## Given data

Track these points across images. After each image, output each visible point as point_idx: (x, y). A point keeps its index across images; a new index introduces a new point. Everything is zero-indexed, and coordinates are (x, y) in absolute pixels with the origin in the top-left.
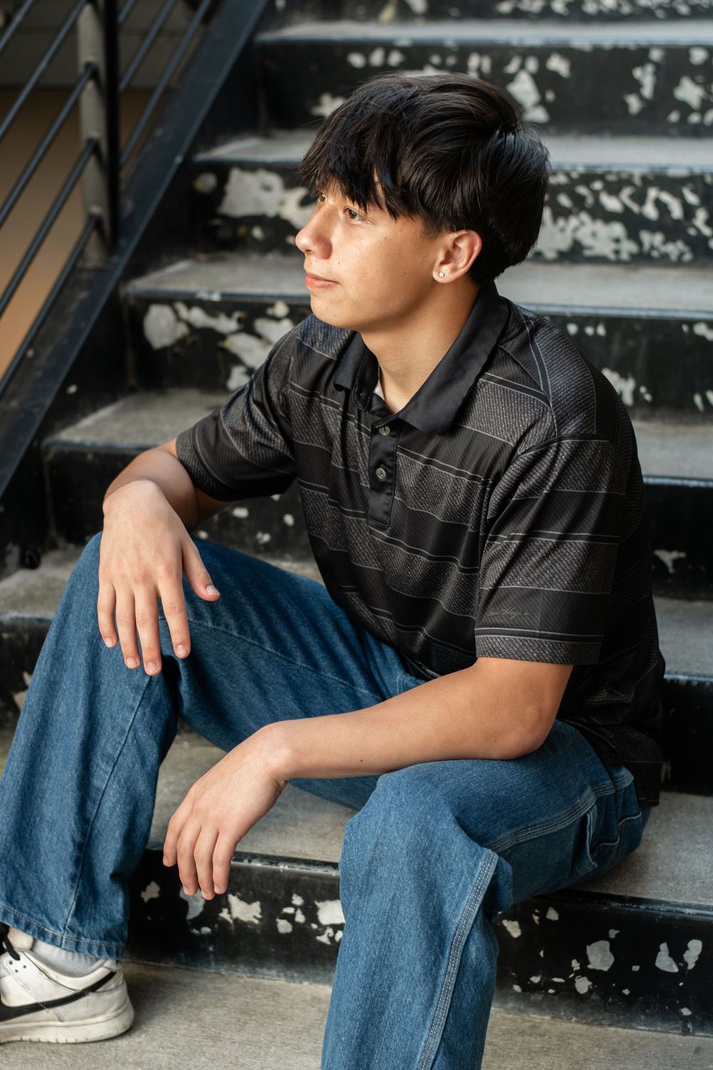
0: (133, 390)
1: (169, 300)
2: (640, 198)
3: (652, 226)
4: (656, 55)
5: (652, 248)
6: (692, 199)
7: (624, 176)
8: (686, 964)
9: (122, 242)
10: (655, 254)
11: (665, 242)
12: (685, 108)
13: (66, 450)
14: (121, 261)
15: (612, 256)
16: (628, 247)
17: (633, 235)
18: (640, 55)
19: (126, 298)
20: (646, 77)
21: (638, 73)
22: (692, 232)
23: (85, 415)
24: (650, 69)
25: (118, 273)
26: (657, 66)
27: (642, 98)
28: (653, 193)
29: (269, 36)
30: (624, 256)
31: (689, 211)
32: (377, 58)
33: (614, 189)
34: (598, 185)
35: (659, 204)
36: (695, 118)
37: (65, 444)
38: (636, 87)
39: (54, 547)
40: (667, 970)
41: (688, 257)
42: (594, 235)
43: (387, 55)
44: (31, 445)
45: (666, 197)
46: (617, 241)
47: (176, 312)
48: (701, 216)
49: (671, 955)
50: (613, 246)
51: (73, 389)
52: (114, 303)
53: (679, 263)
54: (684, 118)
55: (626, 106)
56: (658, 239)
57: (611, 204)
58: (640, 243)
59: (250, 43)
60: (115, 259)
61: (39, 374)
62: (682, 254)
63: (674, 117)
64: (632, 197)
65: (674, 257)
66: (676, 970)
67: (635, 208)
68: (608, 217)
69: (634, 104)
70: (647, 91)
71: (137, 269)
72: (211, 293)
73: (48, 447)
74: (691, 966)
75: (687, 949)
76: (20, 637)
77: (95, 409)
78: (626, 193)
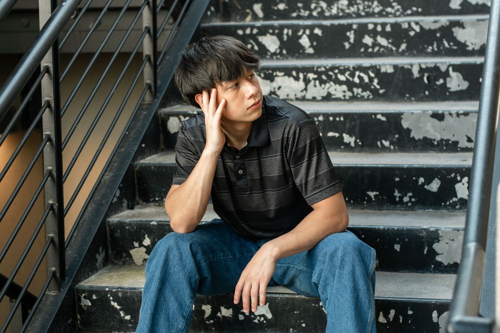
0: (163, 150)
1: (177, 115)
2: (352, 75)
3: (357, 86)
4: (355, 27)
5: (358, 94)
6: (372, 75)
7: (346, 67)
9: (158, 95)
10: (359, 96)
11: (362, 92)
12: (366, 46)
13: (143, 166)
14: (158, 102)
15: (343, 98)
16: (349, 94)
17: (350, 90)
18: (349, 27)
19: (161, 114)
20: (351, 35)
21: (348, 34)
22: (373, 87)
23: (148, 157)
24: (352, 32)
25: (157, 105)
26: (355, 30)
27: (350, 43)
28: (357, 73)
29: (205, 25)
30: (347, 98)
31: (371, 80)
32: (248, 31)
33: (342, 72)
34: (336, 71)
35: (359, 77)
36: (370, 50)
37: (142, 164)
38: (348, 39)
39: (138, 204)
40: (383, 322)
41: (371, 97)
42: (336, 90)
43: (252, 30)
44: (130, 163)
45: (362, 75)
46: (344, 92)
47: (180, 119)
48: (376, 81)
49: (384, 316)
50: (343, 94)
51: (143, 145)
52: (156, 116)
53: (368, 99)
54: (366, 50)
55: (344, 46)
56: (360, 90)
57: (342, 78)
58: (353, 92)
59: (199, 27)
60: (156, 100)
61: (131, 140)
62: (369, 96)
63: (362, 50)
64: (349, 75)
65: (366, 97)
66: (386, 322)
67: (351, 79)
68: (341, 83)
69: (347, 45)
70: (352, 41)
71: (163, 105)
72: (193, 111)
73: (136, 165)
74: (391, 320)
75: (390, 313)
76: (133, 228)
77: (150, 155)
78: (347, 73)
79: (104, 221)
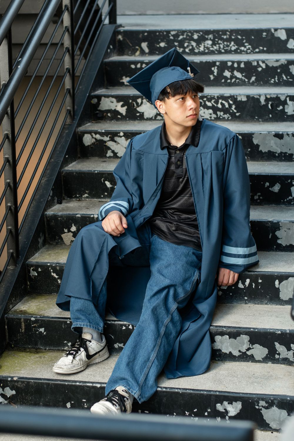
0: (79, 158)
1: (90, 132)
2: (217, 102)
3: (220, 110)
4: (218, 64)
6: (231, 102)
7: (212, 96)
8: (246, 286)
9: (76, 117)
10: (221, 117)
11: (224, 114)
12: (226, 78)
13: (68, 172)
14: (76, 122)
15: (209, 119)
16: (214, 116)
17: (215, 113)
18: (213, 64)
19: (78, 132)
20: (215, 70)
21: (213, 69)
22: (231, 111)
23: (70, 164)
24: (216, 67)
25: (75, 125)
26: (218, 66)
27: (214, 76)
28: (220, 101)
29: (107, 60)
30: (213, 118)
31: (230, 106)
32: (139, 66)
33: (209, 100)
34: (205, 99)
35: (222, 104)
36: (229, 81)
37: (67, 170)
38: (212, 73)
39: (64, 199)
40: (241, 287)
41: (230, 118)
42: (204, 113)
43: (141, 65)
44: (59, 170)
45: (224, 102)
46: (211, 114)
47: (92, 136)
48: (234, 107)
49: (242, 283)
50: (210, 116)
51: (67, 156)
52: (75, 134)
53: (228, 120)
54: (226, 81)
55: (210, 78)
56: (222, 113)
57: (209, 104)
58: (217, 115)
59: (102, 62)
60: (74, 122)
61: (58, 152)
62: (229, 117)
63: (223, 81)
64: (214, 102)
65: (226, 118)
66: (243, 287)
67: (216, 105)
68: (208, 108)
69: (212, 77)
70: (215, 74)
71: (79, 125)
72: (102, 130)
73: (63, 172)
74: (247, 286)
75: (246, 281)
76: (63, 219)
77: (72, 163)
78: (213, 101)
79: (43, 215)
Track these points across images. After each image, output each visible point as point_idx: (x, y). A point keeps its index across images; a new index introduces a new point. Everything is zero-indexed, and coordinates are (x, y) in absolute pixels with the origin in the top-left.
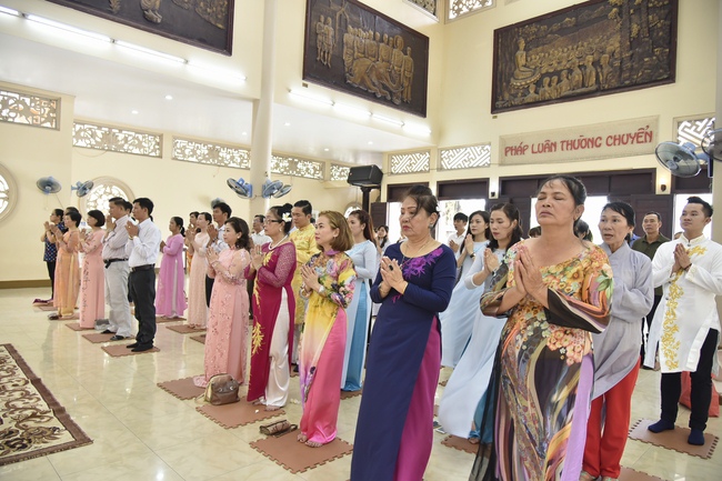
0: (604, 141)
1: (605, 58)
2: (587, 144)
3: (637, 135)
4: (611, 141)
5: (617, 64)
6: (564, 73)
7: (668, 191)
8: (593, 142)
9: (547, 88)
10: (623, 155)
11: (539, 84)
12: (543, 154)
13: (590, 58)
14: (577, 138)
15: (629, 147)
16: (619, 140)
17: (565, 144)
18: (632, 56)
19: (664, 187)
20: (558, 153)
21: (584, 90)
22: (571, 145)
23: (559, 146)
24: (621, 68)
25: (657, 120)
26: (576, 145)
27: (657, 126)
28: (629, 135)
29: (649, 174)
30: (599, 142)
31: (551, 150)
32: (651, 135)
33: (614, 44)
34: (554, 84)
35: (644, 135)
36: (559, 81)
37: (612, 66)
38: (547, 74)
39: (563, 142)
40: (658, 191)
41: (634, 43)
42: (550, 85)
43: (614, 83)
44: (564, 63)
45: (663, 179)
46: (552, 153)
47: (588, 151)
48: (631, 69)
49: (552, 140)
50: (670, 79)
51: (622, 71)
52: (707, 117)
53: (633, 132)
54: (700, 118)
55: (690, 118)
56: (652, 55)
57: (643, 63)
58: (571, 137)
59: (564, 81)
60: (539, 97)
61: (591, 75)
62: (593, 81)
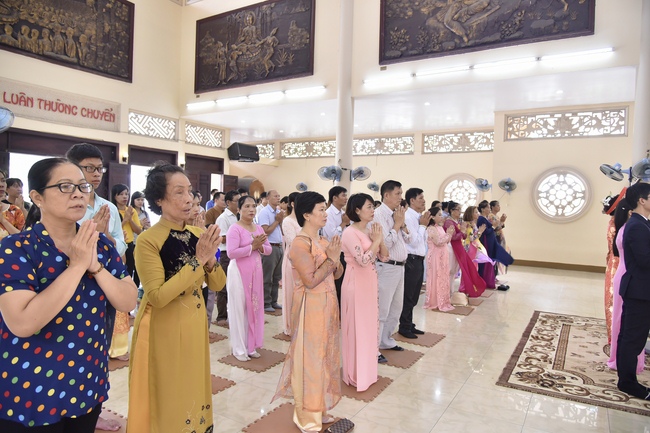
0: (79, 111)
1: (83, 38)
2: (64, 110)
3: (104, 114)
4: (85, 113)
5: (94, 48)
6: (46, 31)
7: (126, 163)
8: (69, 109)
9: (26, 36)
10: (91, 127)
11: (16, 27)
12: (17, 105)
13: (71, 31)
14: (55, 101)
15: (98, 122)
16: (91, 113)
17: (43, 104)
18: (104, 47)
19: (124, 159)
20: (35, 110)
21: (64, 57)
22: (49, 105)
23: (36, 103)
24: (96, 53)
25: (119, 106)
26: (54, 107)
27: (119, 112)
28: (99, 112)
29: (113, 148)
30: (74, 110)
31: (26, 105)
32: (114, 117)
33: (91, 30)
34: (34, 38)
35: (109, 116)
36: (40, 37)
37: (89, 48)
38: (26, 22)
39: (41, 100)
40: (121, 161)
41: (106, 38)
42: (30, 36)
43: (90, 63)
44: (46, 21)
45: (123, 153)
46: (29, 109)
47: (65, 116)
48: (104, 59)
49: (29, 94)
50: (129, 79)
51: (97, 56)
52: (145, 114)
53: (102, 110)
54: (141, 113)
55: (137, 112)
56: (118, 55)
57: (111, 59)
58: (49, 98)
59: (46, 40)
60: (18, 43)
61: (72, 48)
62: (73, 54)
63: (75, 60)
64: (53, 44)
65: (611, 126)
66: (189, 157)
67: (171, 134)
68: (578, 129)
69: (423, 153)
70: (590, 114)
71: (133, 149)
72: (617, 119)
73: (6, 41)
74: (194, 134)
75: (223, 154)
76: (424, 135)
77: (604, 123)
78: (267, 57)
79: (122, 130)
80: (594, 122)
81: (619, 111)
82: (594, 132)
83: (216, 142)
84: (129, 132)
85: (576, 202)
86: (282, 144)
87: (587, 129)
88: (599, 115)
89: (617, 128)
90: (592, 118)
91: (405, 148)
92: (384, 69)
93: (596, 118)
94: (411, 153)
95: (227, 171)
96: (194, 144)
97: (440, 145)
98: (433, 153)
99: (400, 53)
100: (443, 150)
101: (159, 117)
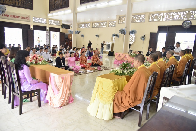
0: (20, 17)
2: (16, 17)
3: (26, 18)
4: (21, 18)
5: (23, 2)
7: (33, 29)
8: (18, 17)
9: (6, 1)
10: (23, 21)
14: (14, 15)
15: (25, 20)
16: (23, 18)
18: (25, 2)
19: (32, 28)
20: (10, 18)
21: (15, 5)
22: (13, 16)
23: (10, 16)
24: (23, 3)
25: (30, 16)
27: (30, 17)
29: (29, 26)
31: (7, 16)
32: (29, 18)
34: (8, 1)
35: (28, 18)
37: (21, 2)
39: (11, 15)
40: (31, 29)
43: (22, 6)
45: (32, 27)
46: (8, 17)
47: (17, 19)
48: (25, 4)
49: (8, 14)
50: (32, 9)
51: (23, 4)
52: (37, 17)
53: (26, 17)
54: (36, 17)
55: (35, 17)
56: (29, 3)
57: (27, 4)
58: (13, 15)
59: (11, 1)
60: (4, 3)
61: (17, 3)
62: (18, 4)
63: (18, 5)
64: (12, 2)
65: (142, 19)
66: (49, 28)
67: (45, 22)
68: (134, 20)
69: (109, 27)
70: (137, 16)
71: (34, 26)
72: (143, 17)
73: (1, 2)
74: (51, 22)
75: (60, 27)
76: (109, 22)
77: (141, 19)
78: (61, 3)
79: (31, 21)
80: (138, 18)
81: (144, 15)
82: (138, 21)
83: (58, 24)
84: (33, 22)
85: (133, 40)
86: (79, 24)
87: (137, 20)
88: (140, 16)
89: (143, 20)
90: (138, 17)
91: (105, 25)
92: (81, 5)
93: (139, 17)
94: (106, 27)
95: (61, 31)
96: (51, 24)
97: (113, 25)
98: (111, 27)
99: (83, 1)
100: (113, 26)
101: (41, 18)
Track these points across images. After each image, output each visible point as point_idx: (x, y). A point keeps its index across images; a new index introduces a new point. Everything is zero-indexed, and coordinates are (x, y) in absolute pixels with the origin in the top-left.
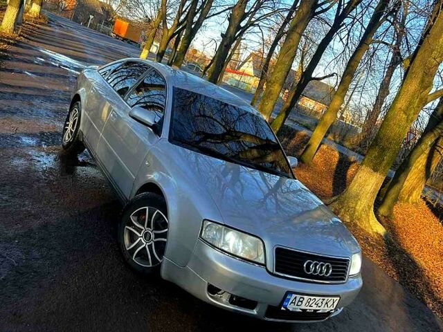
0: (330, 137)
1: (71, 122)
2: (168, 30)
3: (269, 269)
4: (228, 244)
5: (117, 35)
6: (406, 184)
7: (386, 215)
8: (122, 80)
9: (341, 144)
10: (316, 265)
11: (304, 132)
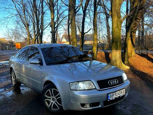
0: (99, 49)
1: (13, 78)
2: (33, 39)
3: (98, 89)
4: (81, 88)
5: (18, 49)
6: (129, 51)
7: (127, 63)
8: (25, 57)
9: (103, 49)
10: (112, 81)
11: (90, 51)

## Goal of the exercise
Output the material between the lines holding "63: (75, 60)" and "56: (29, 3)", inclusive, as a Markdown table with the columns "No." and "Entry": one numbered row per line, blank lines skipped. Leave the picture lines out of the table.

## Written solution
| No. | Entry |
|---|---|
| 1 | 63: (75, 60) |
| 2 | 64: (53, 44) |
| 3 | 65: (611, 126) |
| 4 | 66: (189, 157) |
| 5 | 67: (171, 134) |
| 6 | 68: (578, 129) |
| 7 | 69: (423, 153) |
| 8 | 70: (590, 114) |
| 9 | 71: (133, 149) |
| 10 | 72: (617, 119) |
| 11 | 73: (6, 41) |
| 12 | 74: (194, 134) |
| 13 | 75: (223, 154) |
| 14 | 76: (424, 135) |
| 15 | 77: (604, 123) |
| 16 | 78: (267, 57) |
| 17 | 79: (122, 130) |
| 18 | 80: (594, 122) |
| 19 | 81: (619, 111) |
| 20 | 82: (594, 132) |
| 21 | 83: (216, 142) |
| 22 | 84: (129, 132) |
| 23 | 85: (576, 202) |
| 24 | 86: (282, 144) |
| 25 | 87: (587, 129) |
| 26 | 88: (599, 115) |
| 27 | 89: (617, 128) |
| 28 | 90: (592, 118) |
| 29 | 91: (405, 148) |
| 30 | 92: (384, 69) |
| 31 | 93: (596, 118) |
| 32 | 94: (411, 153) |
| 33 | 95: (227, 171) |
| 34 | 96: (194, 144) |
| 35 | 97: (440, 145) |
| 36 | 98: (433, 153) |
| 37 | 99: (400, 53) |
| 38 | 100: (443, 150) |
| 39 | 101: (159, 117) |
| 40 | 0: (20, 17) |
| 41 | 2: (16, 17) |
| 42 | 3: (26, 18) |
| 43 | 4: (21, 18) |
| 44 | 5: (23, 2) |
| 45 | 7: (33, 29) |
| 46 | 8: (18, 17) |
| 47 | 9: (6, 1) |
| 48 | 10: (23, 21) |
| 49 | 14: (14, 15) |
| 50 | 15: (25, 20) |
| 51 | 16: (23, 18) |
| 52 | 18: (25, 2) |
| 53 | 19: (32, 28) |
| 54 | 20: (10, 18) |
| 55 | 21: (15, 5) |
| 56 | 22: (13, 16) |
| 57 | 23: (10, 16) |
| 58 | 24: (23, 3) |
| 59 | 25: (30, 16) |
| 60 | 27: (30, 17) |
| 61 | 29: (29, 26) |
| 62 | 31: (7, 16) |
| 63 | 32: (29, 18) |
| 64 | 34: (8, 1) |
| 65 | 35: (28, 18) |
| 66 | 37: (21, 2) |
| 67 | 39: (11, 15) |
| 68 | 40: (31, 29) |
| 69 | 43: (22, 6) |
| 70 | 45: (32, 27) |
| 71 | 46: (8, 17) |
| 72 | 47: (17, 19) |
| 73 | 48: (25, 4) |
| 74 | 49: (8, 14) |
| 75 | 50: (32, 9) |
| 76 | 51: (23, 4) |
| 77 | 52: (37, 17) |
| 78 | 53: (26, 17) |
| 79 | 54: (36, 17) |
| 80 | 55: (35, 17) |
| 81 | 56: (29, 3) |